Science

This paper tests how chromospheric heating, acoustic flux, and turbulence affect first ionisation potential bias in ponderomotive-force models. Using HYDRAD simulations coupled to FIPpy, it shows that dynamic chromospheres can still reproduce fractionation, while stronger turbulence suppresses it and low acoustic flux can change the predicted ordering of elemental enhancement.

Figure

This figure shows one heated-loop simulation at t = 700 s, including temperature, density, velocity, ponderomotive acceleration, ionisation fractions, and the resulting FIP bias pattern. It summarizes how the altered chromospheric structure changes the fractionation behaviour of low-, intermediate-, and high-FIP elements.

Science

This paper uses a Hinode/EIS catalogue of 1449 flares from 2011 to 2024 to measure how EUV non-thermal velocities evolve before flare onset. It finds that line broadening typically increases several minutes before GOES soft X-ray start, with onset timing varying with flare class and earlier precursor signatures in M-class events.

Figure

These two panels were used in the AAS Nova feature on the paper. The first shows a representative increase in non-thermal velocity before an M-class flare peak, while the second contrasts precursor timing in flares without CMEs and with CMEs, illustrating the earlier and broader precursor signatures associated with eruptive events.

Science

This paper follows the spatial and temporal evolution of FIP bias in the 2017 September 10 X8.2 flare using 12 Hinode/EIS rasters and two composition diagnostics. It finds persistent high-FIP-bias plasma at loop tops and near-photospheric plasma at footpoints, consistent with mixing between high-FIP-bias downflows from the plasma sheet and low-FIP-bias chromospheric evaporation.

Figure

This illustration summarizes the interpretation proposed in the paper. During the impulsive phase, heating reaches the chromosphere below the fractionation layer; low-FIP-bias chromospheric plasma then evaporates upward into the lower loop, while high-FIP-bias plasma from reconnection downflows remains near the loop top. The right-hand sketch also highlights how loop-top and footpoint X-ray sources sample these different composition regimes.

Science

This paper examines why Sun-as-a-star coronal composition and F10.7 remain correlated but become nonlinear at higher activity.
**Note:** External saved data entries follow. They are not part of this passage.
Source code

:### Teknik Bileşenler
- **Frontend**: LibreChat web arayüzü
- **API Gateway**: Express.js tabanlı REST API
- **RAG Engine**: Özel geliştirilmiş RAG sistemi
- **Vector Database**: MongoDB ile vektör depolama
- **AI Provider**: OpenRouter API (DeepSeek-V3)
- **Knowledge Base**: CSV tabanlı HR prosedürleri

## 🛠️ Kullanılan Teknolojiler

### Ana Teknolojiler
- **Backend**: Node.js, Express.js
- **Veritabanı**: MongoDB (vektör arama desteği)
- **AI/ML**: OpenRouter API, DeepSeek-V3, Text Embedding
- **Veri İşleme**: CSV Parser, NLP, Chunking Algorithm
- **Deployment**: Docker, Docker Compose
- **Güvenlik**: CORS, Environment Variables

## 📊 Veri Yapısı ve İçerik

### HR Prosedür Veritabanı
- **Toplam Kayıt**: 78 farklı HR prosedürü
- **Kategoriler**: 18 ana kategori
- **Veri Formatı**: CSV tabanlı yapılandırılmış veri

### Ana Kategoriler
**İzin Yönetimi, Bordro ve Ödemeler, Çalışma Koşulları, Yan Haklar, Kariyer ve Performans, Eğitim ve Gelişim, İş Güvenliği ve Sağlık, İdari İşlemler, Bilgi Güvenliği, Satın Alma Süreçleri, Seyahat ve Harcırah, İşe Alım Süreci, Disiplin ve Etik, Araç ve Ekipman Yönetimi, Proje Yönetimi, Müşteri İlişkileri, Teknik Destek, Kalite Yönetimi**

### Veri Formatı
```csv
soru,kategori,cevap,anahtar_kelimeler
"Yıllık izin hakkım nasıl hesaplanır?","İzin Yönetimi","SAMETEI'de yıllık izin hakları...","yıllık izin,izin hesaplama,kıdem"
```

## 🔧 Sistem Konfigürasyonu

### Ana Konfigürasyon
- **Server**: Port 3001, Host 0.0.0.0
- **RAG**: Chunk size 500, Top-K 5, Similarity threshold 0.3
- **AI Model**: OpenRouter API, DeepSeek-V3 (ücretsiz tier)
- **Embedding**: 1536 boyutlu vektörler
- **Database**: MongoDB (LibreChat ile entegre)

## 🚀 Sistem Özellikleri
Using joint JVLA, Hinode/EIS, and SDO observations of AR 12759, it shows that strong sunspot magnetic fields and gyroresonance emission change the local relationship between radio flux and coronal abundances.

Figure

This figure lays out the multiwavelength view of the active region on the two observing days: AIA, HMI, Si/S composition, and Stokes I and V radio maps. It also defines the regions used in the paper to compare FIP bias with the different radio emission components.

Science

This paper studies how plasma composition changes during a small solar flare using Hinode/EIS. It finds a clear flare-time increase in the Ca/Ar diagnostic, while the Si/S diagnostic remains comparatively unchanged, pointing to dynamic fractionation or differential line-response effects during the event.

Figure

This figure compares composition and intensity-ratio maps from three EIS rasters through the flare. It shows how the composition signal evolves across the flaring region and how the X-shaped structure becomes clearer in the later raster.